The term quantum mechanics (QM) generally refers to a mathematical formulation of quantum theory. It often describes and predicts the movement and behavior of particles at the atomic and subatomic levels. These include particles such as atoms, electrons, protons, and photons. According to QM, the behavior and movement of particles at these microscopic levels are counter-intuitive, radically differing from anything observed in everyday life. This requires a theory like quantum mechanics in order to better explain this different world.
In the macroscopic world, there usually are two types of phenomenon that are classified by scientists: particles and waves. Particles can be thought of as being localized, transporting mass and energy in their movements. Waves are a type of phenomenon that never is localized and has no mass, but nevertheless carries energy. The micro-world particles that are examined in quantum mechanics are different from those of the macro-world, because in certain situations, particles may act like waves, while conversely, waves may act like particles. According to QM, this would mean that on the quantum level an apple could behave like a wave, while a wave could behave like an apple.

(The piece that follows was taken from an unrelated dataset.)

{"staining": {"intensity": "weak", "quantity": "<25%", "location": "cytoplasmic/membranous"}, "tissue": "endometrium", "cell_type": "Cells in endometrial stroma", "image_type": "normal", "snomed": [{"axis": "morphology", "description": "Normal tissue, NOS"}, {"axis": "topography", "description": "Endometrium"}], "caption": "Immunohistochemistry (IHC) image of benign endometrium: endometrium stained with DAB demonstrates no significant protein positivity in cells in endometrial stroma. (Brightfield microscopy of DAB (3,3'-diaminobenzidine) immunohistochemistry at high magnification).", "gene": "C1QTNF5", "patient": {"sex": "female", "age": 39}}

Quantum mechanics uses the quantum unit to roughly assign and measure quantities of the physical properties of these particles. Particles generally are measured by considering the wave function recorded at the time of the measurement. Yet because particles may behave like waves, the simultaneous location or velocity of a particle can never completely be determined.
This apparent conundrum is known as Heisenburg’s uncertainty principle, which in other words states that position and momentum cannot be exactly measured simultaneously. This is not entirely because there are any limitations in measuring equipment or ability, but because this uncertainty is believed to be inherent to the particles themselves. Quantum mechanics therefore is a mathematical theory that tries to calculate probabilities according to the wave function.
Many scientists do not agree with the postulates of QM. Albert Einstein was a scientist who sometimes was critical of quantum theory, as it conflicted with his own theory. Thus, one of the biggest problems in contemporary physics is to create a theory that would unify the ideas of quantum mechanics with those of Einstein's general theory of relativity. Physicists such as Julian Barbour have proposed some innovative solutions to this problem, basically stating that if humans consider that time itself does not exist, there is no obstacle to unifying quantum mechanics and the theory of relativity.